Tell me about that Tim.
Well I was really doing what I like to do. I was working part time at the library at the University and then I met another student who was also working at the library and I guess I fell in love.
How much of your mental illness showed up when you’re in love?
You don’t understand. At that point I was just put on lithium and it really helped me to balance my life!
Tim let me ask you a question that I need a real honest answer! I’m going to assume that your mental illness showed up again towards the end of your relationship!
Well of course it did. As my body had adjusted to the lithium again, my mental illness showed itself again!
Okay so when did this mental illness exactly show up?
Well that’s easy. It started about a year and a half after Jennifer started working at the Robarts library.
So what happened then to Jennifer at the Robarts library?
Well nothing happened!
Well what changed in your relationship with Jennifer?
Nothing she just got busier and busier!
What was your response to her getting busier and busier?
I tried to talk to her about it and told her that I missed her and she said that she thought that we needed to take a break for a while!
How did you respond to her wanting to take a break for a while?
She didn’t like it and because my mental illness started to come back, and I mean real strong, worse than it’s ever been! She made some promises she couldn’t keep!
And what of those promises look like?
Well she understood how depressed I get and she promised to spend more time with me. She fucking lied to me. The fucking holing bitch! See my Tourette’s, sorry! Sorry! Sorry! I think I need to take a break right now!
Tim if you don’t mind I’d like to continue?
Well I’m not going to be responsible for my actions if we do!

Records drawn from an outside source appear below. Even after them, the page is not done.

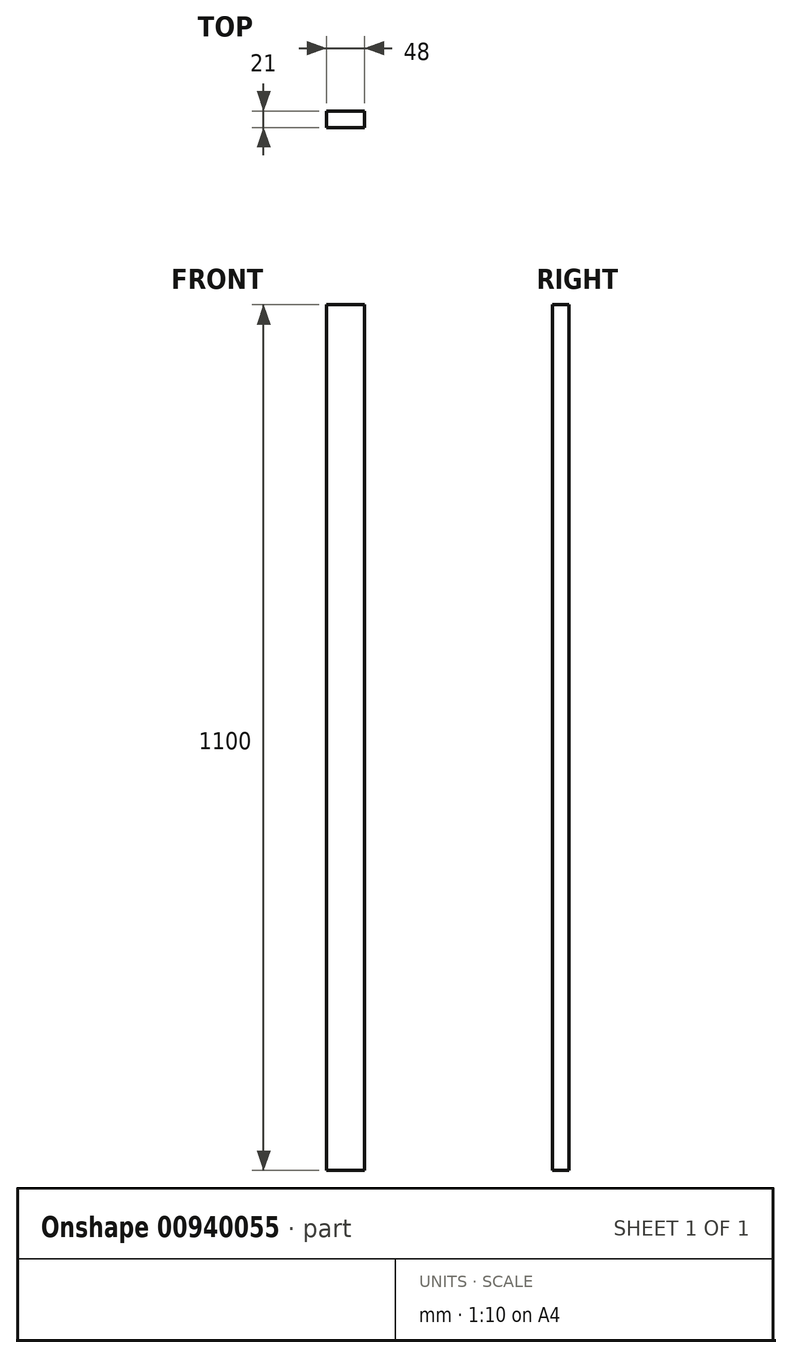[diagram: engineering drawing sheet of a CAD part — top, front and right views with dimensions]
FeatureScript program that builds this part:
annotation { "Feature Type Name" : "Feature", "Feature Type Description" : "" }
export const myFeature = defineFeature(function(context is Context, id is Id, definition is map)
    precondition{}
    {
        {
            var Q0;
            Q0=qCreatedBy(makeId("Top.planeOp"),FACE);
            var sketch = newSketch(context, id + "F0", { "sketchPlane" : qUnion([Q0])});
            skLineSegment(sketch, "E0.bottom", {"start": v(24, 10.5) * mm, "end": v(-24, 10.5) * mm});
            skLineSegment(sketch, "E0.top", {"start": v(24, -10.5) * mm, "end": v(-24, -10.5) * mm});
            skLineSegment(sketch, "E0.left", {"start": v(24, 10.5) * mm, "end": v(24, -10.5) * mm});
            skLineSegment(sketch, "E0.right", {"start": v(-24, 10.5) * mm, "end": v(-24, -10.5) * mm});
            skPoint(sketch, "E0.middle", {"position": v(0, 0) * mm});
            skSolve(sketch);
        }
        {
            var Q0;
            Q0 = qSketchRegion(id + "F0", true);
            extrude(context, id + "F1", {"entities" : qUnion([Q0]), "depth" : 1100 * mm, "offsetDistance" : 25 * mm});
        }
    });
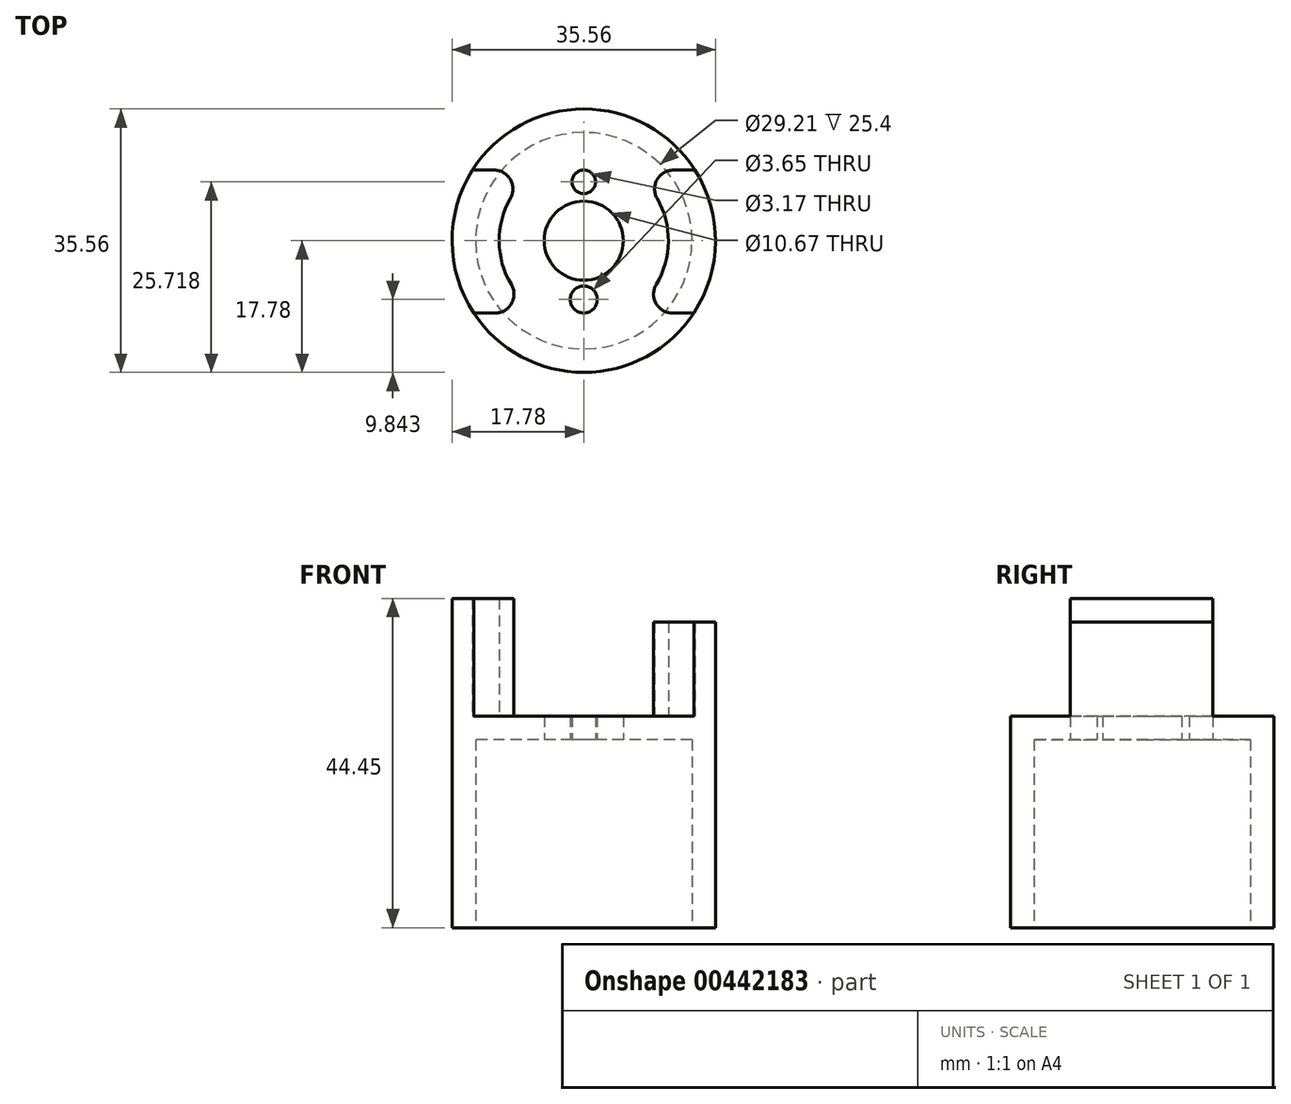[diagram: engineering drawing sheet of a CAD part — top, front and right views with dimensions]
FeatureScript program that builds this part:
annotation { "Feature Type Name" : "Feature", "Feature Type Description" : "" }
export const myFeature = defineFeature(function(context is Context, id is Id, definition is map)
    precondition{}
    {
        {
            var Q0;
            Q0=qCreatedBy(makeId("Top.planeOp"),FACE);
            var sketch = newSketch(context, id + "F0", { "sketchPlane" : qUnion([Q0])});
            skCircle(sketch, "E0", {"center": v(0, 0) * mm, "radius": 14.6 * mm});
            skCircle(sketch, "E1.0", {"center": v(0, 0) * mm, "radius": 17.78 * mm});
            skSolve(sketch);
        }
        {
            var Q0;
            Q0=makeQuery(id+"F0.imprint","IMPRINT",FACE,{"disambiguationData":[TD([[makeQuery(id+"F0.imprint","IMPRINT",EDGE,{"derivedFrom":sQuery(id+"F0.wireOp",EDGE,"E0")}),-1.0]])]});
            extrude(context, id + "F1", {"entities" : qUnion([Q0]), "depth" : 25.4 * mm});
        }
        {
            var Q0;
            Q0=makeQuery(id+"F1.opExtrude","CAP_FACE",FACE,{"disambiguationData":[OSD([sQuery(id+"F0.wireOp",EDGE,"E0"),sQuery(id+"F0.wireOp",EDGE,"E1.0")])],"isStart":false});
            var sketch = newSketch(context, id + "F2", { "sketchPlane" : qUnion([Q0])});
            skCircle(sketch, "E2", {"center": v(0, 0) * mm, "radius": 17.78 * mm});
            skCircle(sketch, "E3", {"center": v(0, 0) * mm, "radius": 7.94 * mm, "construction": true});
            skPoint(sketch, "E4", {"position": v(0, 7.94) * mm});
            skPoint(sketch, "E5", {"position": v(0, -7.94) * mm});
            skCircle(sketch, "E6", {"center": v(0, 7.94) * mm, "radius": 1.59 * mm});
            skCircle(sketch, "E7", {"center": v(0, -7.94) * mm, "radius": 1.82 * mm});
            skCircle(sketch, "E8", {"center": v(0, 0) * mm, "radius": 5.33 * mm});
            skSolve(sketch);
        }
        {
            var Q0;
            Q0 = qSketchRegion(id + "F2", true);
            extrude(context, id + "F3", {"entities" : qUnion([Q0]), "operationType" : NewBodyOperationType.ADD, "depth" : 3.17 * mm});
        }
        {
            var Q0;
            Q0=makeQuery(id+"F3.opExtrude","CAP_FACE",FACE,{"disambiguationData":[OSD([sQuery(id+"F2.wireOp",EDGE,"E2"),sQuery(id+"F2.wireOp",EDGE,"E6"),sQuery(id+"F2.wireOp",EDGE,"E7"),sQuery(id+"F2.wireOp",EDGE,"E8")])],"isStart":false});
            var sketch = newSketch(context, id + "F4", { "sketchPlane" : qUnion([Q0])});
            skLineSegment(sketch, "E9", {"start": v(-15.01, 9.53) * mm, "end": v(15.01, 9.53) * mm});
            skLineSegment(sketch, "E10", {"start": v(-14.86, -9.76) * mm, "end": v(14.86, -9.76) * mm});
            skArc(sketch, "E11", {"start": v(-15.01, 9.52) * mm, "mid": v(-17.78, -0.14) * mm, "end": v(-14.86, -9.76) * mm});
            skArc(sketch, "E12", {"start": v(14.86, -9.76) * mm, "mid": v(17.78, -0.14) * mm, "end": v(15.01, 9.52) * mm});
            skArc(sketch, "E13", {"start": v(-6.32, 9.52) * mm, "mid": v(-11.43, -0.22) * mm, "end": v(-5.95, -9.76) * mm});
            skArc(sketch, "E14", {"start": v(6.32, 9.52) * mm, "mid": v(11.43, -0.22) * mm, "end": v(5.95, -9.76) * mm});
            skSolve(sketch);
        }
        {
            var Q0;
            {var subQ0=sQuery(id+"F4.wireOp",EDGE,"E11");Q0=makeQuery(id+"F4.imprint","IMPRINT",FACE,{"disambiguationData":[TD([[makeQuery(id+"F4.imprint","IMPRINT",EDGE,{"derivedFrom":subQ0}),1.0]])]});}
            var Q1;
            {var subQ0=sQuery(id+"F4.wireOp",EDGE,"E12");Q1=makeQuery(id+"F4.imprint","IMPRINT",FACE,{"disambiguationData":[TD([[makeQuery(id+"F4.imprint","IMPRINT",EDGE,{"derivedFrom":subQ0}),1.0]])]});}
            extrude(context, id + "F5", {"entities" : qUnion([Q0, Q1]), "operationType" : NewBodyOperationType.ADD, "depth" : 12.7 * mm});
        }
        {
            var Q0;
            Q0=makeQuery(id+"F5.opExtrude","CAP_FACE",FACE,{"disambiguationData":[OSD([sQuery(id+"F4.wireOp",EDGE,"E9"),sQuery(id+"F4.wireOp",EDGE,"E10"),sQuery(id+"F4.wireOp",EDGE,"E11"),sQuery(id+"F4.wireOp",EDGE,"E13")])],"isStart":false});
            var sketch = newSketch(context, id + "F6", { "sketchPlane" : qUnion([Q0])});
            skLineSegment(sketch, "E15", {"start": v(0, 18.78) * mm, "end": v(0, -22.03) * mm, "construction": true});
            skArc(sketch, "E16", {"start": v(-15.01, 9.52) * mm, "mid": v(-17.78, -0.14) * mm, "end": v(-14.86, -9.76) * mm});
            skArc(sketch, "E17.MirrorCS", {"start": v(15.01, 9.52) * mm, "mid": v(17.78, -0.14) * mm, "end": v(14.86, -9.76) * mm});
            skLineSegment(sketch, "E18", {"start": v(-15.01, 9.52) * mm, "end": v(15.01, 9.52) * mm});
            skLineSegment(sketch, "E19", {"start": v(-14.86, -9.76) * mm, "end": v(14.86, -9.76) * mm});
            skCircle(sketch, "E20", {"center": v(0, 0) * mm, "radius": 7.5 * mm});
            skSolve(sketch);
        }
        {
            var Q0;
            {var subQ0=sQuery(id+"F6.wireOp",EDGE,"E16");Q0=makeQuery(id+"F6.imprint","IMPRINT",FACE,{"disambiguationData":[TD([[makeQuery(id+"F6.imprint","IMPRINT",EDGE,{"derivedFrom":subQ0}),1.0]])]});}
            var Q1;
            {var subQ0=sQuery(id+"F6.wireOp",EDGE,"E17.MirrorCS");Q1=makeQuery(id+"F6.imprint","IMPRINT",FACE,{"disambiguationData":[TD([[makeQuery(id+"F6.imprint","IMPRINT",EDGE,{"derivedFrom":subQ0}),-1.0]])]});}
            extrude(context, id + "F7", {"entities" : qUnion([Q0, Q1]), "operationType" : NewBodyOperationType.ADD, "depth" : 3.17 * mm});
        }
        {
            var Q0;
            Q0=makeQuery(id+"F5.opExtrude","SWEPT_EDGE",EDGE,{"disambiguationData":[OSD([sQuery(id+"F4.wireOp",EDGE,"E10"),sQuery(id+"F4.wireOp",EDGE,"E13")])]});
            var Q1;
            Q1=makeQuery(id+"F5.opExtrude","SWEPT_EDGE",EDGE,{"disambiguationData":[OSD([sQuery(id+"F4.wireOp",EDGE,"E10"),sQuery(id+"F4.wireOp",EDGE,"E14")])]});
            var Q2;
            Q2=makeQuery(id+"F5.opExtrude","SWEPT_EDGE",EDGE,{"disambiguationData":[OSD([sQuery(id+"F4.wireOp",EDGE,"E9"),sQuery(id+"F4.wireOp",EDGE,"E13")])]});
            var Q3;
            Q3=makeQuery(id+"F5.opExtrude","SWEPT_EDGE",EDGE,{"disambiguationData":[OSD([sQuery(id+"F4.wireOp",EDGE,"E9"),sQuery(id+"F4.wireOp",EDGE,"E14")])]});
            fillet(context, id + "F8", {"entities" : qUnion([Q0, Q1, Q2, Q3]), "radius" : 2.54 * mm, "tangentPropagation" : true, "allowEdgeOverflow" : false});
        }
    });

Tim I want to teach you something! But it’s going to be difficult? Did anyone else come in the picture for Jennifer, any other interested person? (Tim jumped up from his seat and began to pace back and forth and he quickly sat down stood up and started to tap on the wall with his fingers he repeatedly and did this several times for about 20 minutes) Tim I need you to sit down if you can but if you can’t and do not want to continue talking with me that’s okay.
In a very deep voice from his gut he blurted out: The fucking ah, the fucking .. here we go… Roger!
When you knew you were losing her did you try to control her with your mental illness?
I did no such fucking thing! Do you think I am a fucking idiot! Who the fuck are you anyway? Bite me you fucking son of the bitch!
Tim you don’t seem depressed right now. It looks like you’re feeling angry.
I’m angry all right! Especially when you think I’m faking all this!
You’ve got me wrong Tim. I don’t feel you’re faking anything but I do think you’re choosing!
And why the hell would I do that? Rat Roger Fucker!!!!
Well I think you loved her and you’re angry at yourself because you blew it!
Well of course I blew it … Fucking Roger that! I want the fuck out of here!
You can leave if you want to Tim. We can get together next week if you want.
I don’t think so!
Well that’s okay with me. It’s up to you!
That’s okay with me that’s okay with me that’s okay with me!!!!!!!
You’ve got a lot to think about Tim. I think you’ve come a long way and I really think I could help you but it’s going to be difficult. But if you’re up for the challenge I’d love to see you again. Why not call me a couple days see how you feel and then decide!
Well according to you, if I have no mental illness I should be able to be to decide right now!
That’s up to you. If you want to tell me you don’t want to come and see me next week that’s fine but if you change your mind, give me a call. Thanks for coming in.
Yeah see ya. Roger Fucking Roger
He left quite abruptly. Two days later he called for another appointment.